7.Functional repeated measures analysis of variance and its application
Authors:Katarzyna Kuryło, Łukasz Smaga
Abstract: This paper is motivated by medical studies in which the same patients with multiple sclerosis are examined at several successive visits and described by fractional anisotropy tract profiles, which can be represented as functions. Since the observations for each patient are dependent random processes, they follow a repeated measures design for functional data. To compare the results for different visits, we thus consider functional repeated measures analysis of variance.
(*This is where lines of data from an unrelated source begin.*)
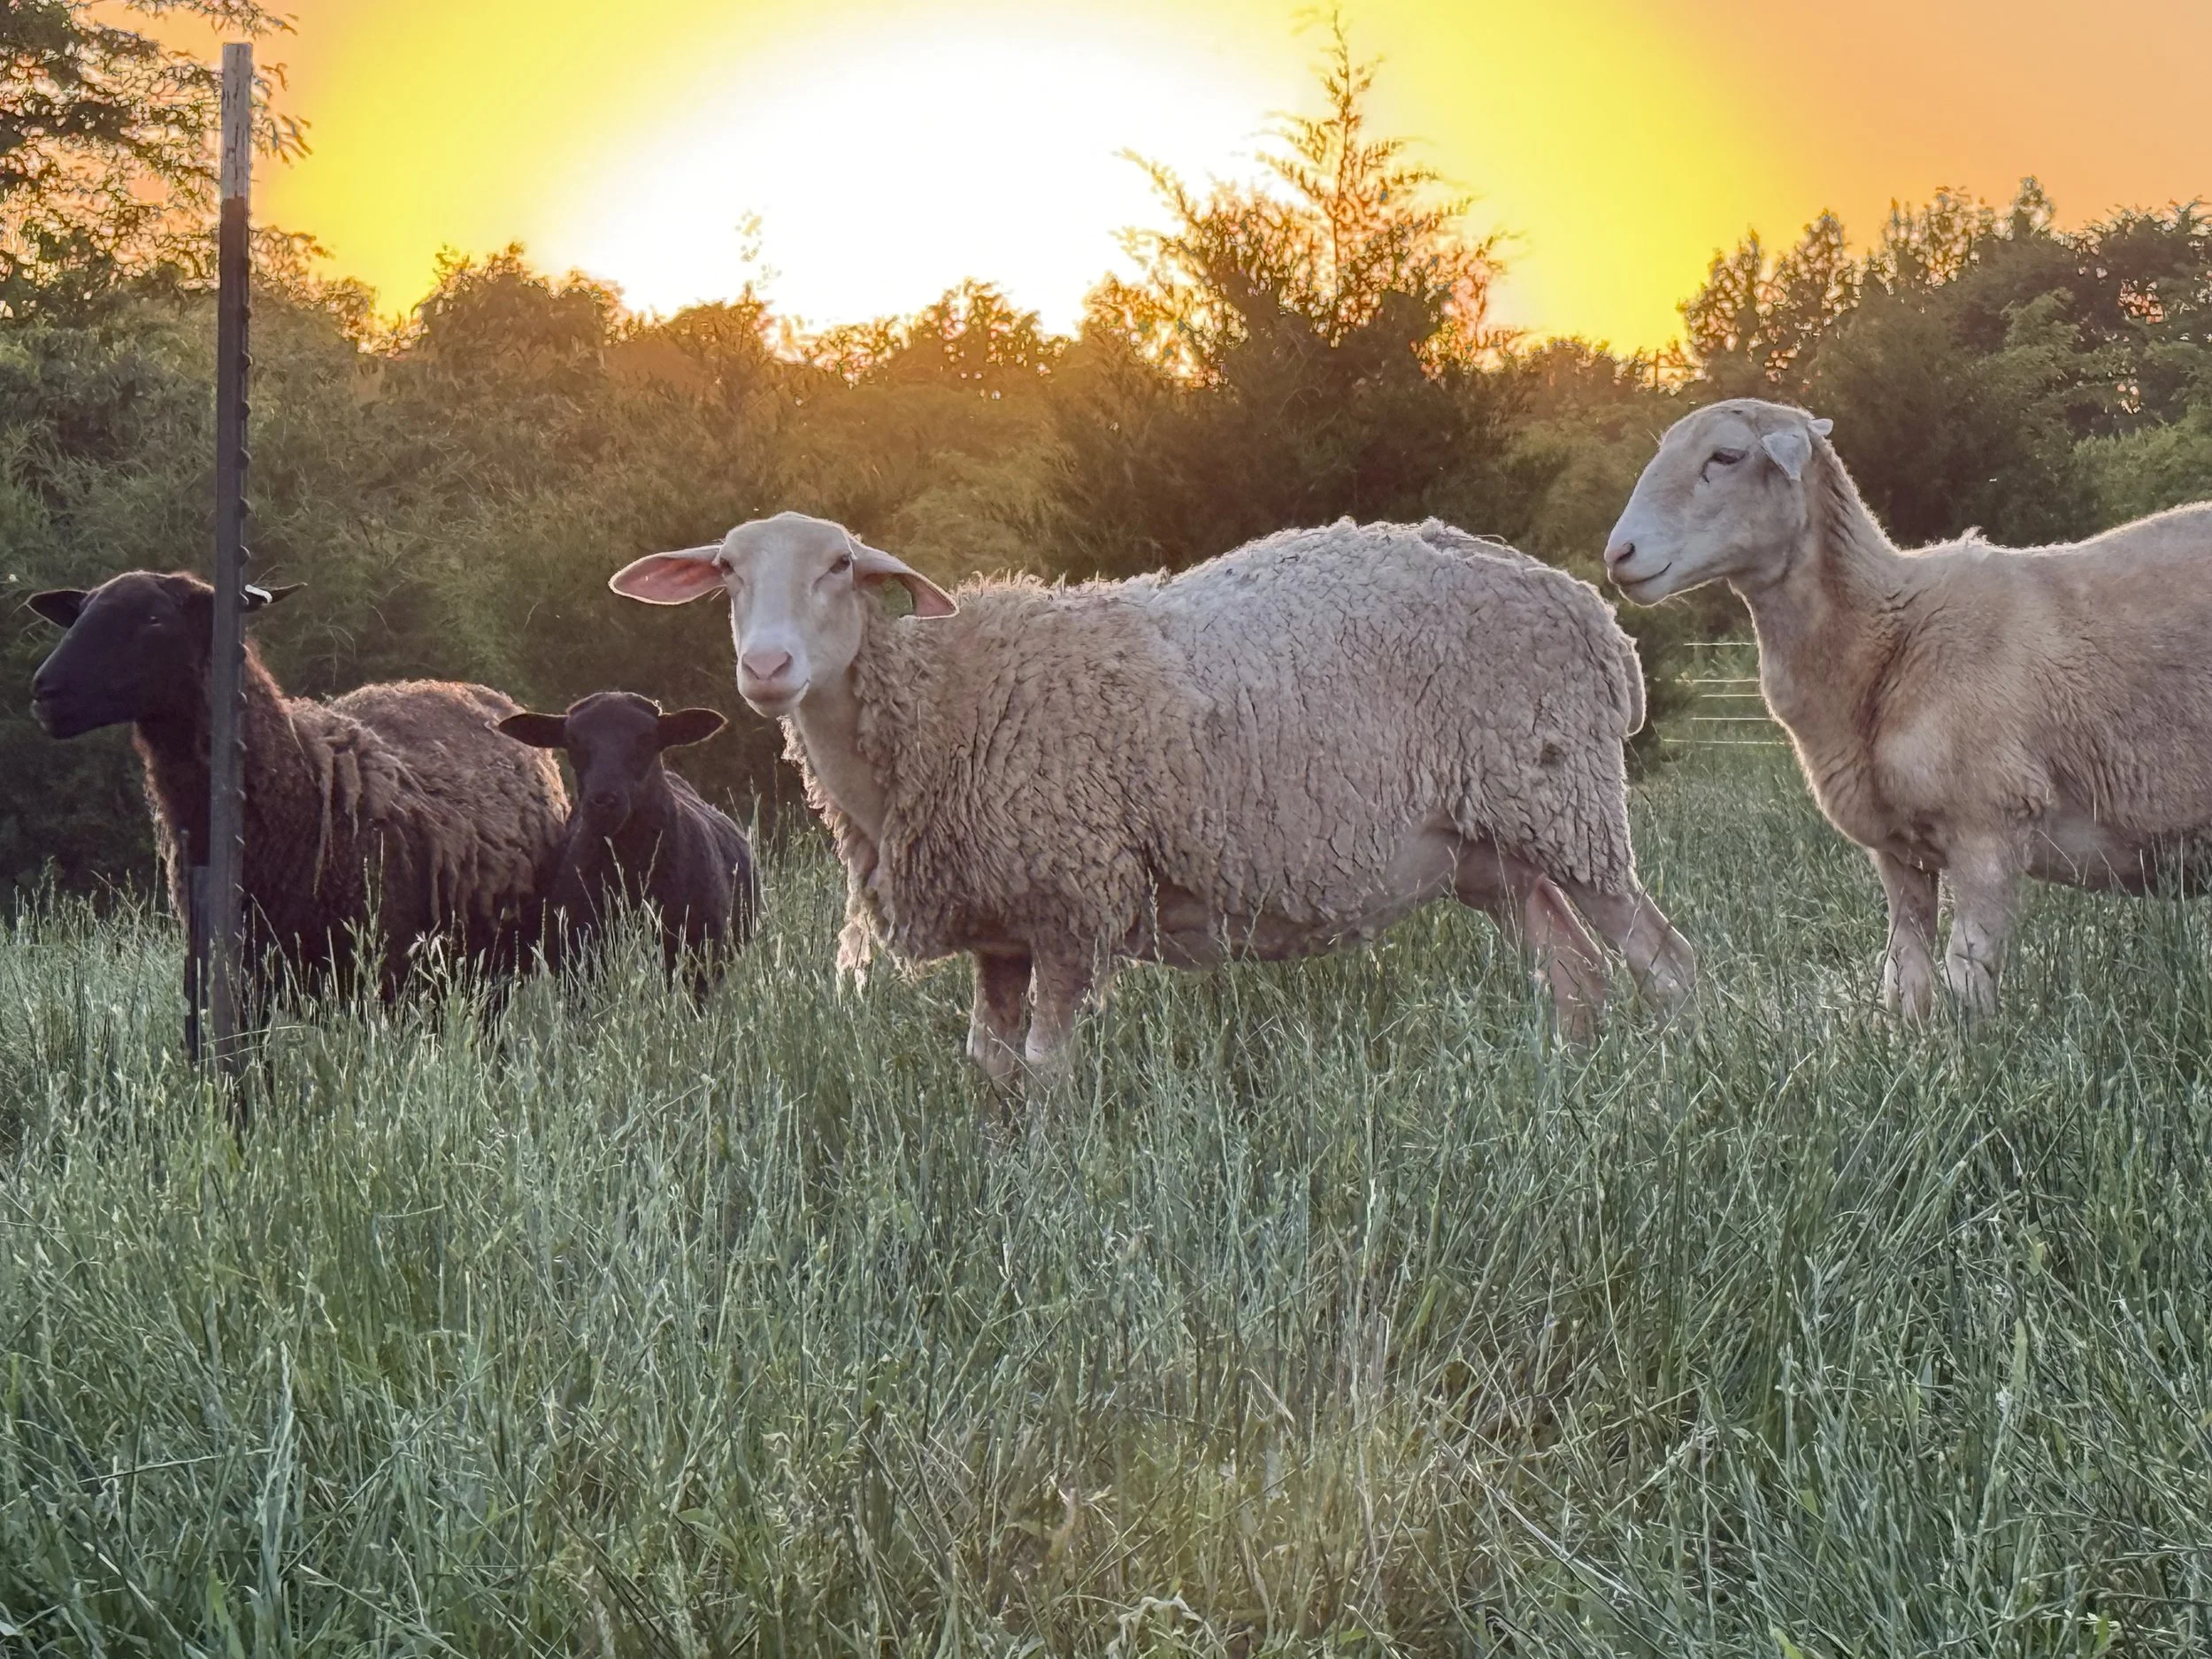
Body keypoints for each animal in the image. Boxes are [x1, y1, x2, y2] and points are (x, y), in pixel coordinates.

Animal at [28, 570, 568, 1004]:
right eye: (77, 616)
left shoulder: (381, 974)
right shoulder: (237, 976)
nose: (44, 691)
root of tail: (473, 690)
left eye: (154, 621)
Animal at [607, 510, 1697, 1080]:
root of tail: (1595, 619)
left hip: (1564, 805)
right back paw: (1564, 1089)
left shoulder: (1071, 899)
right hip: (1490, 849)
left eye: (839, 565)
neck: (934, 706)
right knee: (1574, 974)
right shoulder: (1003, 925)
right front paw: (994, 1177)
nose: (768, 667)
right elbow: (989, 1066)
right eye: (725, 572)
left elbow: (1046, 1065)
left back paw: (1681, 1080)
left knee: (1662, 959)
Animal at [1605, 395, 2212, 1018]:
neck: (1890, 633)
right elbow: (1905, 974)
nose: (1619, 554)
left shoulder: (1990, 822)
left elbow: (1967, 970)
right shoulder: (1900, 850)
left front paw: (1975, 1043)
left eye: (1725, 456)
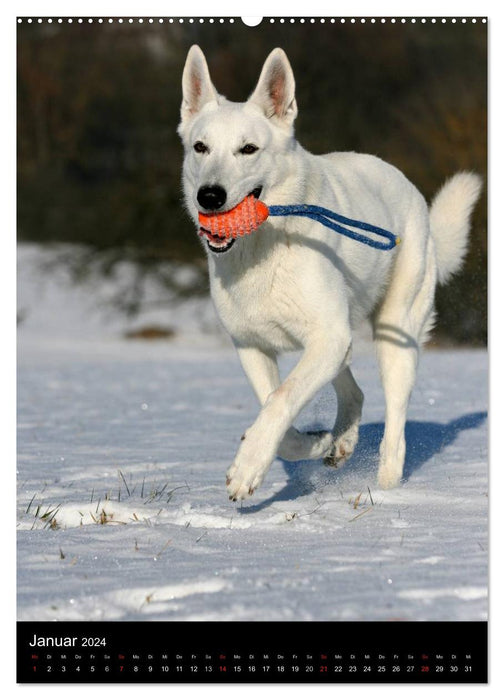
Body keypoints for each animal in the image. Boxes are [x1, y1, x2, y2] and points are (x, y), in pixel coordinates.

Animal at [177, 45, 480, 504]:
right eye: (200, 147)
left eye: (248, 149)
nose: (209, 196)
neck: (263, 247)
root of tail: (412, 192)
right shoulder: (253, 345)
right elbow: (277, 410)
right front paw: (314, 443)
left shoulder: (328, 338)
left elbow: (281, 400)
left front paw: (247, 468)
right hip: (341, 344)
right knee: (354, 393)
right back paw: (340, 441)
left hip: (393, 335)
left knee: (394, 431)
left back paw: (387, 491)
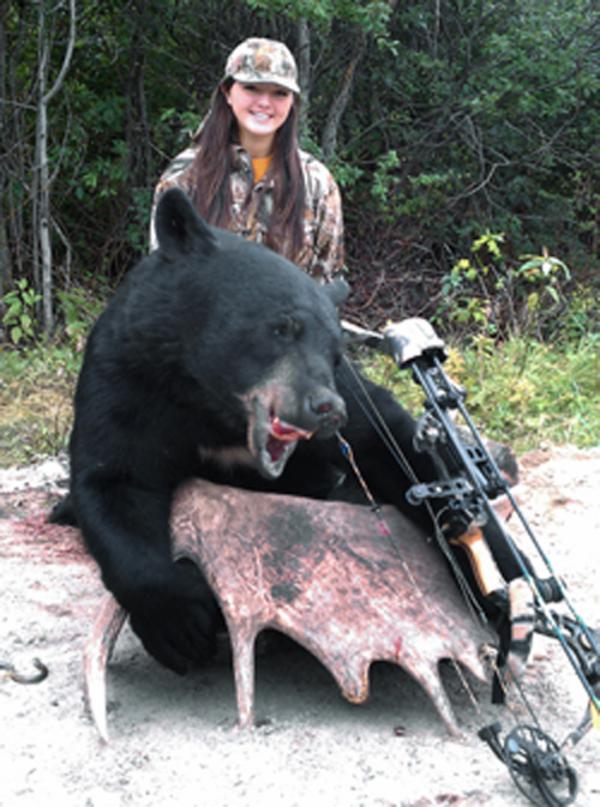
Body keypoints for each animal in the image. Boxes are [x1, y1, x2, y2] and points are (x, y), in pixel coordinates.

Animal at [52, 188, 523, 675]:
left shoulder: (351, 399)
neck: (214, 407)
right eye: (281, 326)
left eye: (335, 351)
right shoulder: (129, 377)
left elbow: (400, 452)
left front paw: (507, 582)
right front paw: (181, 625)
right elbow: (115, 478)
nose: (325, 408)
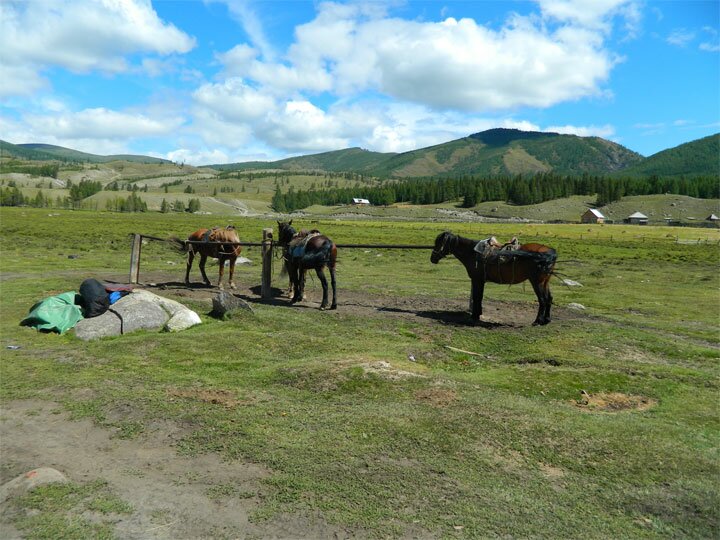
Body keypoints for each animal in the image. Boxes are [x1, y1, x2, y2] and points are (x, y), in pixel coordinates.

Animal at [430, 231, 560, 324]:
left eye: (438, 243)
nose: (432, 259)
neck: (472, 253)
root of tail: (549, 252)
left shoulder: (477, 280)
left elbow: (477, 297)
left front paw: (475, 316)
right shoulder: (480, 281)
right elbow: (479, 297)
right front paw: (477, 314)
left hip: (537, 282)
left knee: (542, 300)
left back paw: (537, 321)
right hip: (545, 281)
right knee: (549, 298)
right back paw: (547, 320)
For this purpose, a pointwise test statistic is constructed by adapting the classical test statistic for one-way repeated measures analysis of variance to the functional data framework. By integrating and taking the supremum of the pointwise test statistic, we create two global test statistics. Apart from verifying the general null hypothesis on the equality of mean functions corresponding to different objects, we also propose a simple method for post hoc analysis. We illustrate the finite sample properties of permutation and bootstrap testing procedures in an extensive simulation study. Finally, we analyze a motivating real data example in detail.